The change that was reverted was certainly unexpected, because it was an issue in the existing implementation which had no known bugs, but a change a few weeks back had introduced this bug without any existing tests noticing, as we (apparently) did not have any tests covering the offending series of changes (set + change + append), although we had set+change and set+append. Our new PBT tests covers these, and many other cases.

Conclusion Link to heading

The beauty of introducing randomness into testing, is that it has the ability to surprise you. Every time I use it, I find bugs from odd and unexpected cases that no-one on the team had managed to write unit tests for, and which would have taken ages to track down even if you got an error report. In my opinion, it is not easy to come up with example based tests that surprise yourself (and your code), let the machine do that for you.

Example based testing is a good verification strategy, but is not a very good search strategy as it just verifies the same examples every time.

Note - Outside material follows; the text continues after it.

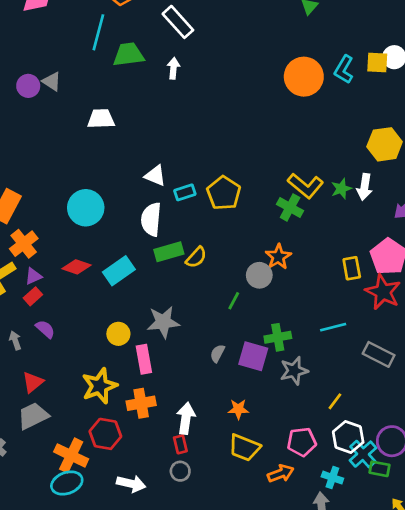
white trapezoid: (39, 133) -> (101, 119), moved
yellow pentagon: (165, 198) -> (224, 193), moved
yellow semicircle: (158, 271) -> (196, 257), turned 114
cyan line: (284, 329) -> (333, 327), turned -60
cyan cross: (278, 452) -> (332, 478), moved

PBT on the other hand is a search strategy based on randomizing the input, exploring different variations on each run. It’s good to know both.

I think many developers, perhaps even you, could improve their testing abilities if they got familiar with PBT using libraries such as:

fast-check for JavaScript/TypeScript
CsCheck for dotnet
Hypothesis for Python

For more information, including a comparison of PBT testing features for frameworks for many languages, I recommend looking at this overview of property-based testing functionality or watch my 2023 presentation “Surprise yourself with Property Based Testing” at the Øredev developers conference, where I talk more about PBT, fast-check and model based testing, with a more detailed example, and give some useful advice on coming up with properties, which is often a hurdle when new to PBT.